On the fifth day Daniel confiscated all her sweets and chocolate while Emily was in the loo, plonked himself down on the sofa and said, "Aren't you going to college?"

"I can't, Daniel! What if I run into her? Or if I see him at something -" Emily burst into hiccoughing tears again, and Daniel passed her the box of Kleenex.

"You know I love you, but you can't spend the rest of your life in my flat."

"I am not going back to my parents!"

"That's not what I meant," Daniel said, pulling a pile of magazines out of his bag. "You have a passport, don't you?"

Emily nodded, and blew her nose.

Daniel spread out the magazines and Emily saw the US editions of Runway, Cosmopolitan, Elle, and Scarlett.

"Because if you need to get out of town and you want to stay in fashion," he said matter-of-factly, "the obvious place is New York."

She landed at JFK three days later. The excess baggage cost a fortune, but from the first moment Emily saw the Manhattan skyline she knew it was worth it.

Emily moved into a tiny apartment with someone Daniel knew, got a job at Bergdorf Goodman and sent her CV to every contact and agency she could think of. She spend three months sighing over clothes that she couldn't possibly afford, assuring fat women that spending enough money made them look thinner, and could barely pay her rent after being seduced by a pair of blue Balenciaga shoes.

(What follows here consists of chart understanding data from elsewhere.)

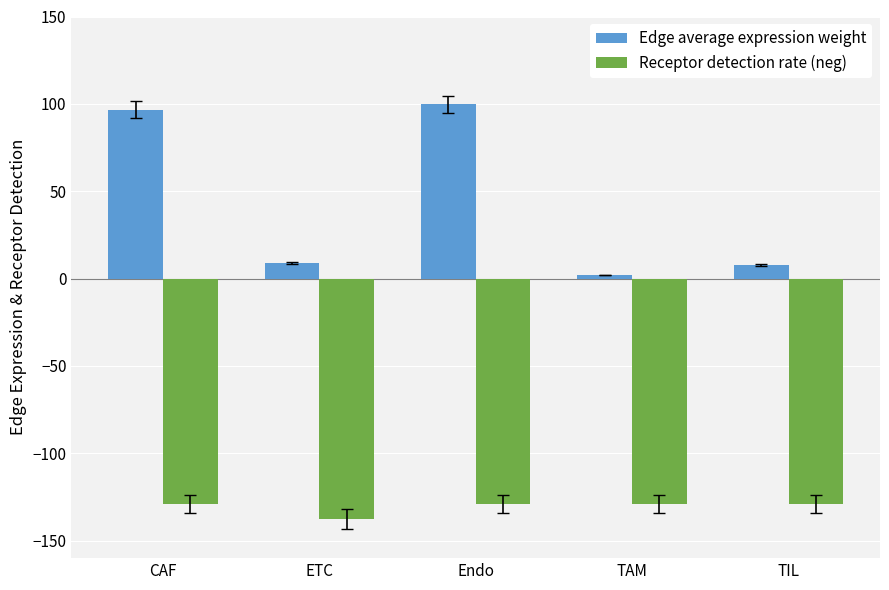

What is the label of the 5th bar from the left?

TIL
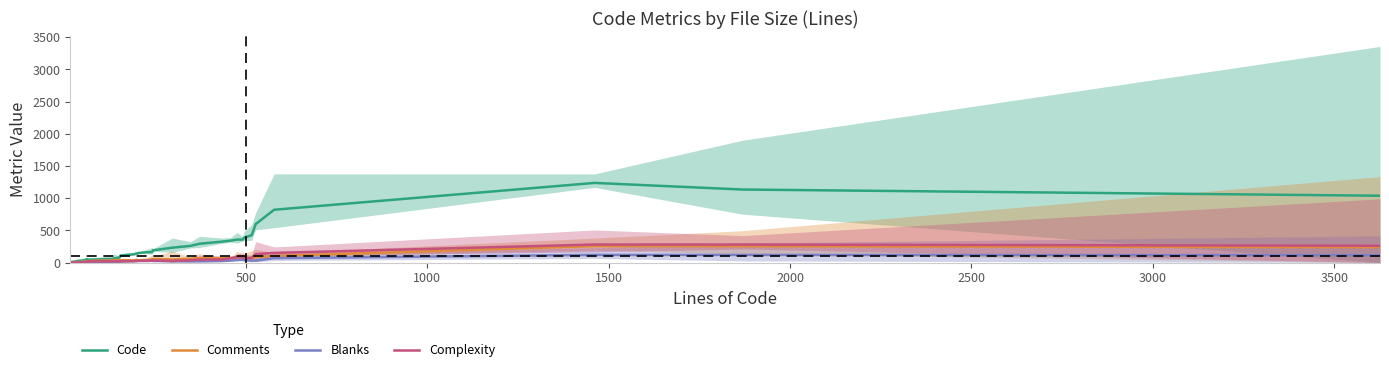

Does the chart have visible grid lines?

No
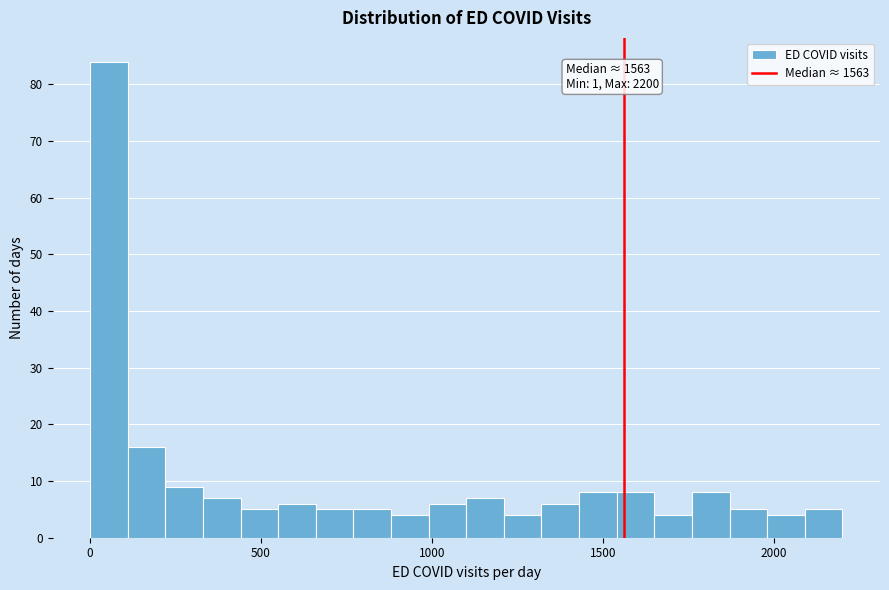

Around what value on the x-axis is the tallest bar? Give the approximate position of its centre, as read against the axis.

50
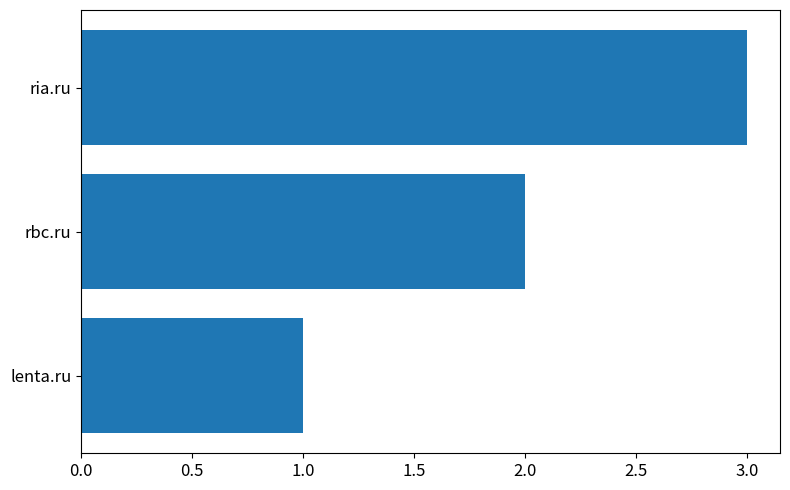

True or false: the data shows 1 at rbc.ru.

False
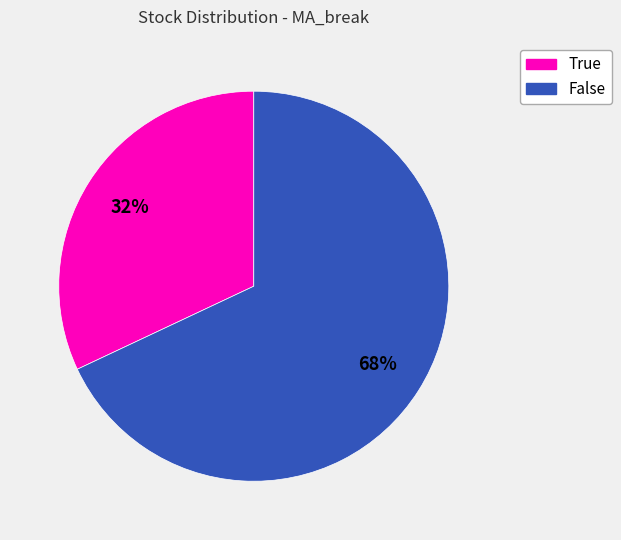

Is True the majority of the pie?

No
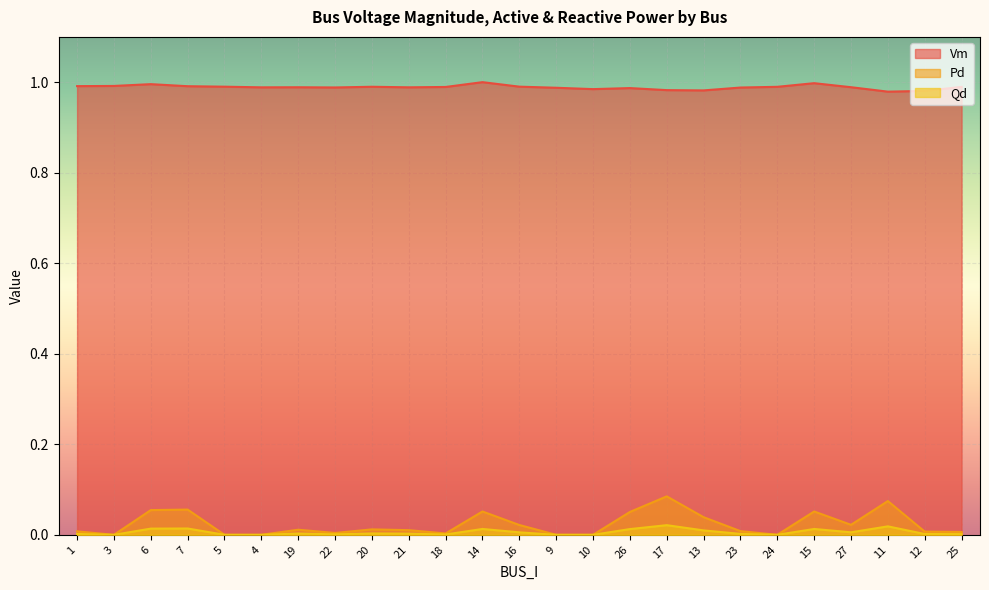

List the series in order of their peak value, highest first.

Vm, Pd, Qd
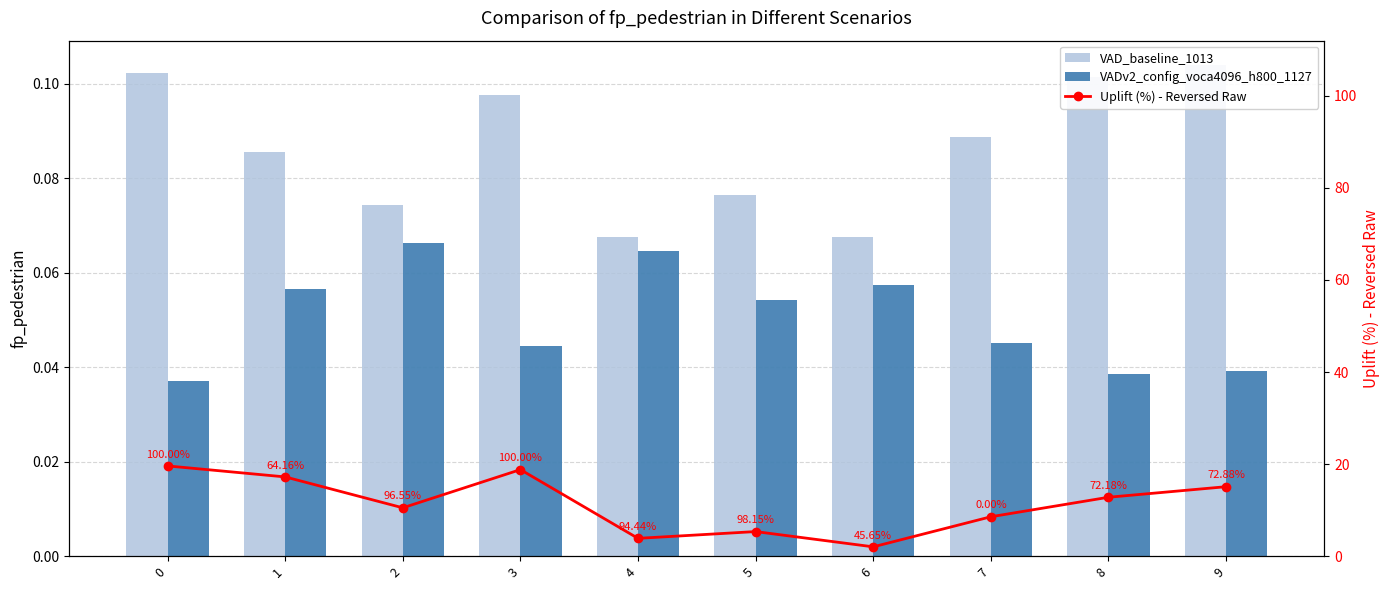

Is the value of VAD_baseline_1013 at 7 greater than the value of VADv2_config_voca4096_h800_1127 at 0?

Yes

When she got the message about an interview with Scarlett magazine, Emily almost cried with relief. She called Daniel in the middle of the night and it took them two hours to decide what she should wear.

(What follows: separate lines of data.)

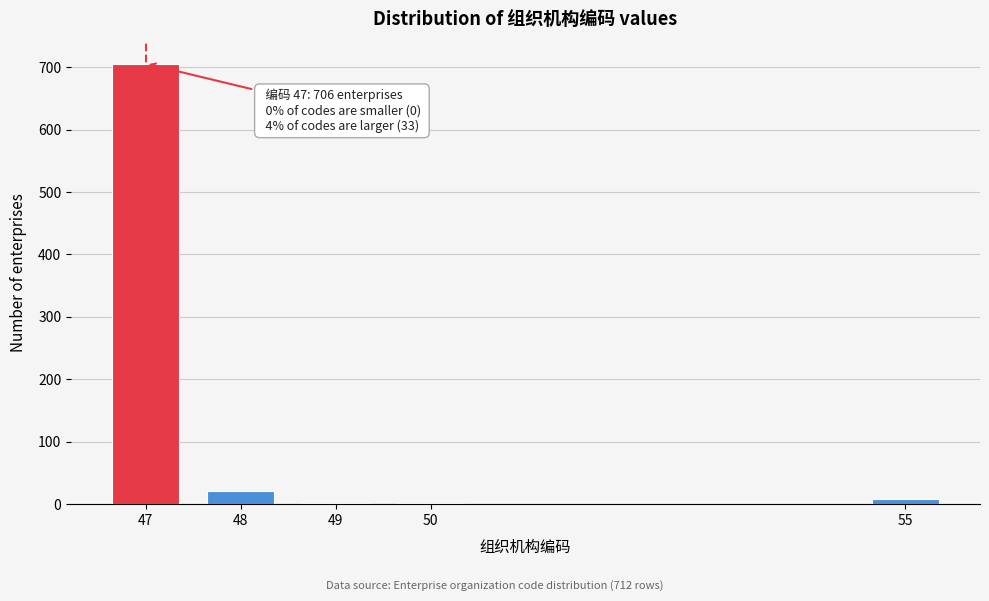

Reading left to right, transcribe all the data shown in this chart.

47=706	48=21	49=2	50=2	55=8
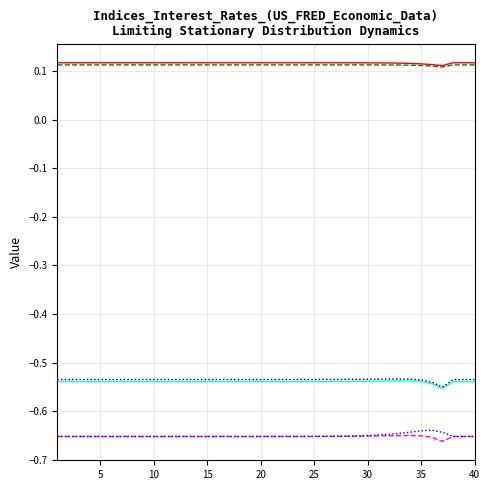

How many lines are shown in the chart?

6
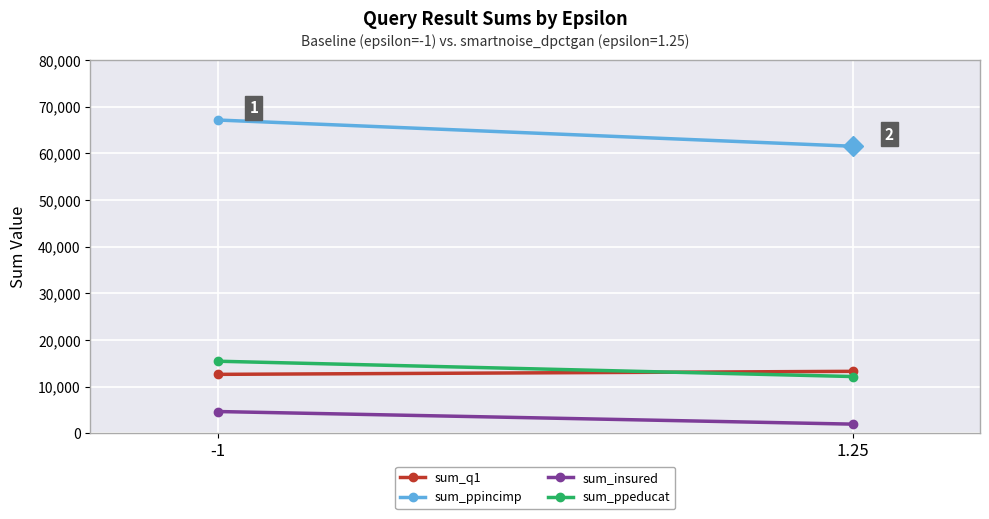

What is the difference between the sum_ppincimp values at -1 and 1.25?

5628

In the event, the clothes weren't much of a help because Emily was escorted to the desk of a Scarlett editor whose first words were, "Thank god you're normal. The last candidate looked like a lesbian."

"I am a lesbian," Emily said sharply. "Is that a problem?"

There was a heartbeat of horrible silence.

"Excuse me," the woman said, swivelling on her chair, and left the room.

Emily had a brief, painfully awkward interview with someone else, and left with the knowledge that they would have reported her announcement to the agency. She spent the return journey on the subway terrified that she'd be blacklisted all over town and smoked sixteen packs of cigarettes that week. Then she got the call from Runway.

Taking the elevator up to the offices of Elias-Clarke was the most nerve-wracking minute of Emily's life. She checked her reflection for the thousandth time, took a deep breath and told herself, Keep calm. A million girls would kill for this job. You can't afford to blow it.

When she walked into Miranda Priestly's office, Emily was reminded of Martina whatever-her-name-was from all those years ago. The composure and fierce competitiveness were the same and Miranda's hair was, while short, immaculately cut and coloured. Forget the stereotypes and ugly shorts, because this - the Prada skirts and Jimmy Choos - was what a lesbian should look like.

"I hope you were listening," Miranda snapped, and Emily's brain jolted to attention.

"Yes Miranda," she said, repeating the list of instructions in her head. "I'll do it immediately."

Emily took her place at the desk of Miranda Priestly's second assistant and never looked back.